今まで発泡スチロールで作品なんか作った事ないし。やり方もわからんって。。。
聞いてないって!
と思いながらも自信満々に見えるように
「分かりました!やってみます!」
言っちゃった。
「じゃあこっちにどーぞ」
次は工場の奥に案内されると自分の体ぐらいあるんちゃうかってデカさの発泡スチロールと鍋の白菜切る用ぐらいでっかい包丁を渡されて
「これで黒柳徹子作ってください」
。。。
無理や。。

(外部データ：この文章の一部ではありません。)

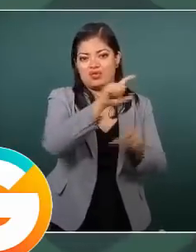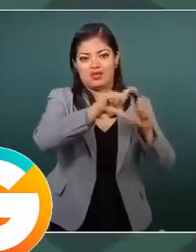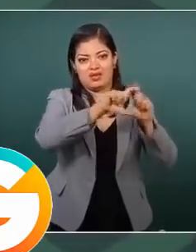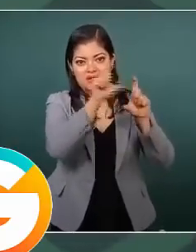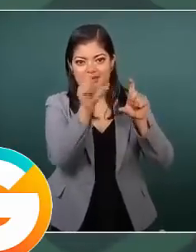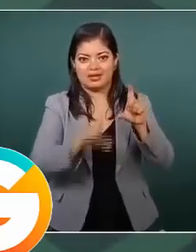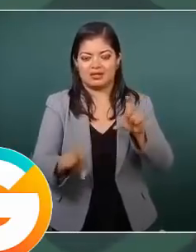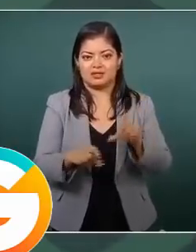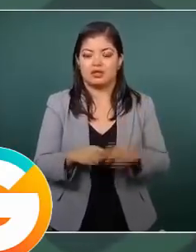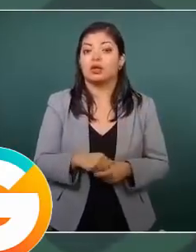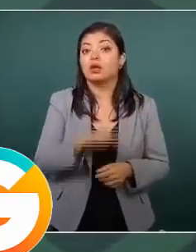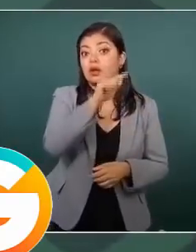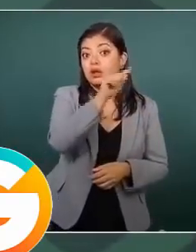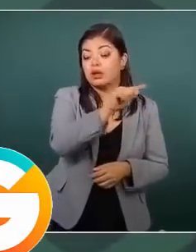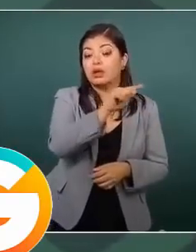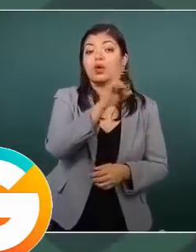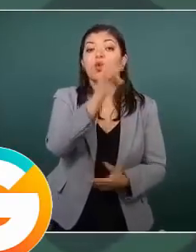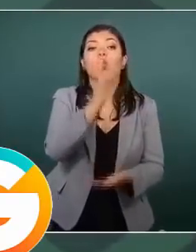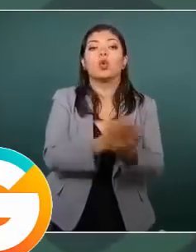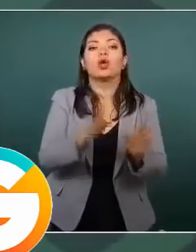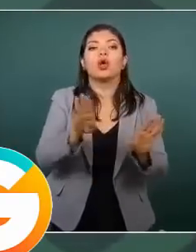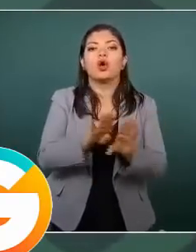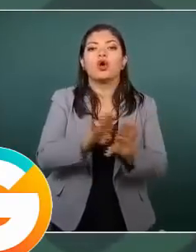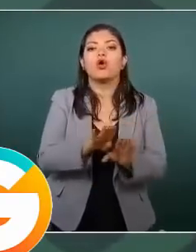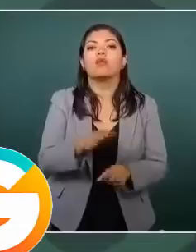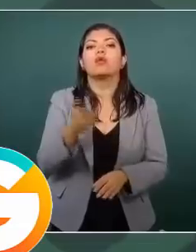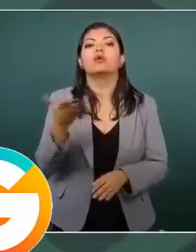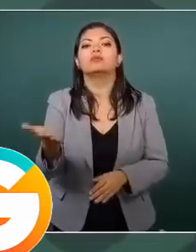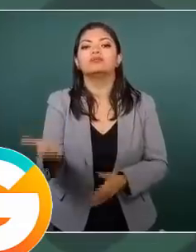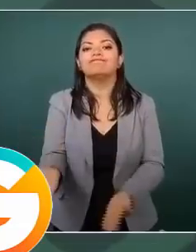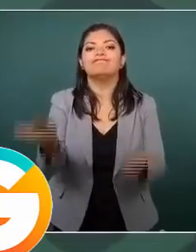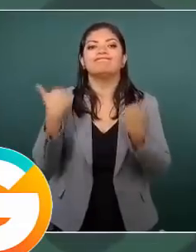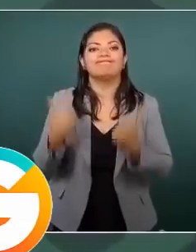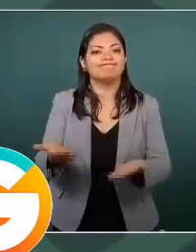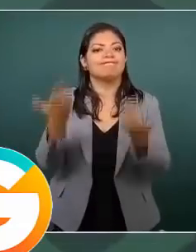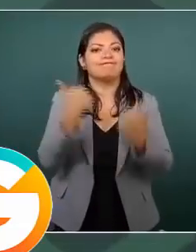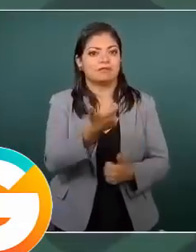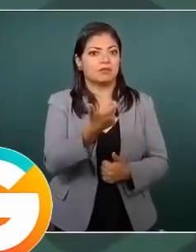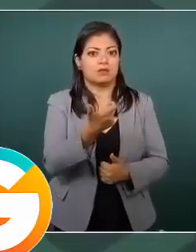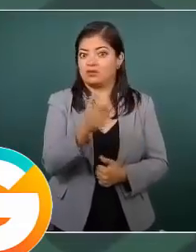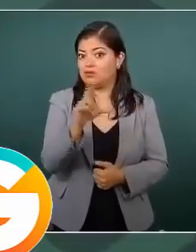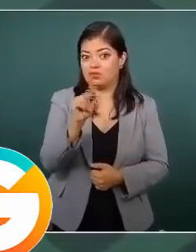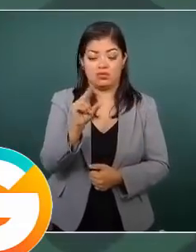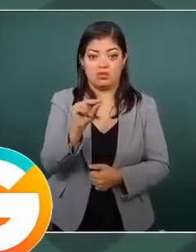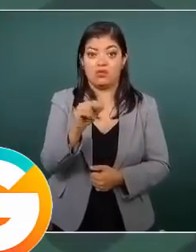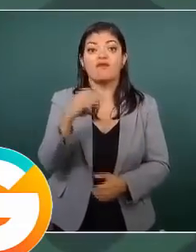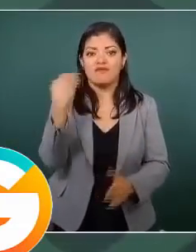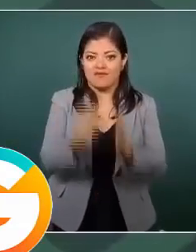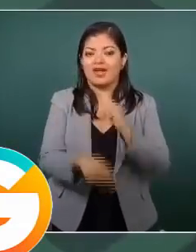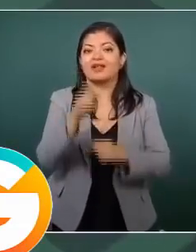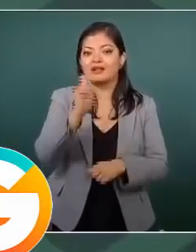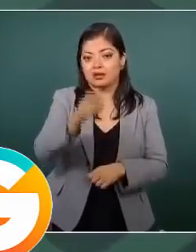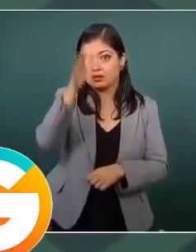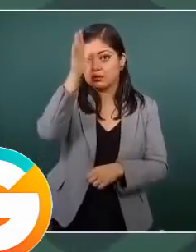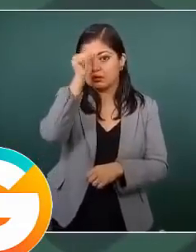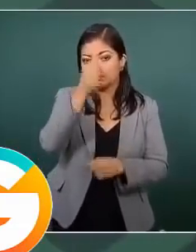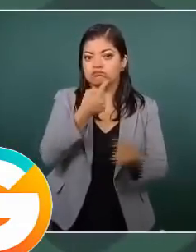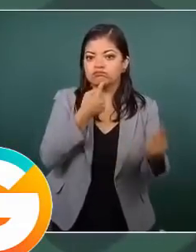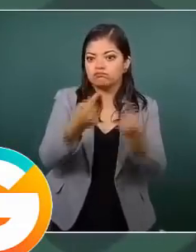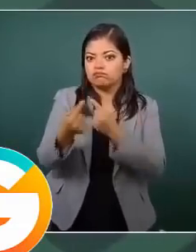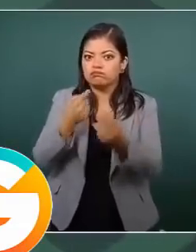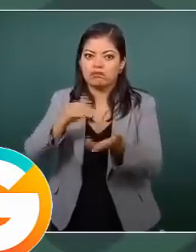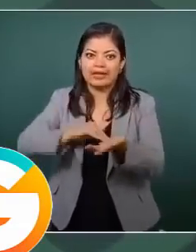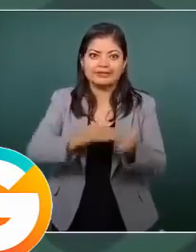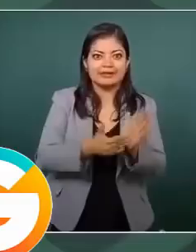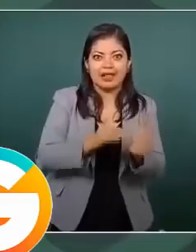No se trata simplemente de extender la mano para pedir más recursos, no. Se trata de acordar una estrategia integral que nos permita salir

。
急すぎる。
なんやねん黒柳徹子作ってくださいって。
今の俺の力でこの発泡スチロールと白菜用の包丁だけで黒柳徹子が完成するわけない。。。
でもやるしかないねん。
ここで働いてみたいし今は自信満々にやるしかないねん。
「やってみます。」
発泡スチロールと白菜包丁と睨めっこして黒柳徹子を作る1時間が始まった。
考えてる暇はない!とにかく手を動かすんや!と自分に言い聞かせて、なんとかどでかい白菜包丁で玉ねぎ頭を整形していく。

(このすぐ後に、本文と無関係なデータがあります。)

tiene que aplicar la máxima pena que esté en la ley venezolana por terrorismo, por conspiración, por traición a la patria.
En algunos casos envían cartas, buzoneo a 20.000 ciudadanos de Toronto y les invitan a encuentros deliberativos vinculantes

小1時間過ぎたあたりにテレビで見たあの面白そうな社長がニコニコしながら喋りかけにきてくれた。
「どーや進んでるか」
「わかりません!これでいいのか黒柳までは完成したんですけど徹子の部分がこの道具じゃ再現できません」
社長が何も言わずに自分の作業に戻って行った。
終わったな。この会社で働くことはないな。
なんとか黒柳ってところぐらいまでは完成させたところでタイムアウトになった。
改めて社長と電話対応してくれた若い男の人が僕の黒柳を見にきた。
「片付け終わったら改めてさっきの事務所に来てくれる?」
「わかりました。」
発泡スチロールまみれになった体で事務所に向かう。
事務所に入るとニコニコしながら社長と若い男の人が僕を迎えてくれた第一声。
「採用!あんだけの時間であんだけ形にできたら十分やわ。君が働き始めれる日からうちにおいで。」
。。。
「えーーー!まじっすか!!!」
「うん。おいで。技なんてやってるうちにすぐ身についてくると思う。バリバリやってくれそうやし君のタイミングでうちに働きにおいで。」
「嬉し過ぎます!ありがとうございます!」
それから少しの雑談をして工場を出た。
その場所を出た瞬間今自分に何が起こったのかはっきり理解できひんかった。
ひょんなきっかけプラスすごいスピードすぎて。。。
でも、振り返るとあの本を読んでから無意識に考え続けてた『やればやるほど技が身につく仕事』(生業)になりそうな職種に就けることが決まってた。
急やと思えるこの展開も振り返ってみると普段の生活とか考えてることの種が何かのきっかけでポッと現実に花開いた合図やったんかなって感じて嬉しくなった。
今起こった事は現実なんか。
工場は出たけど、改めて今起こった現実を確認したくなってさっき作った黒柳を見に工場の中に戻ってみた。
改めて見る黒柳は徹子になる前ではあるがルールル♪と鼻歌を歌いながらこっちを見て笑ってるように見えた。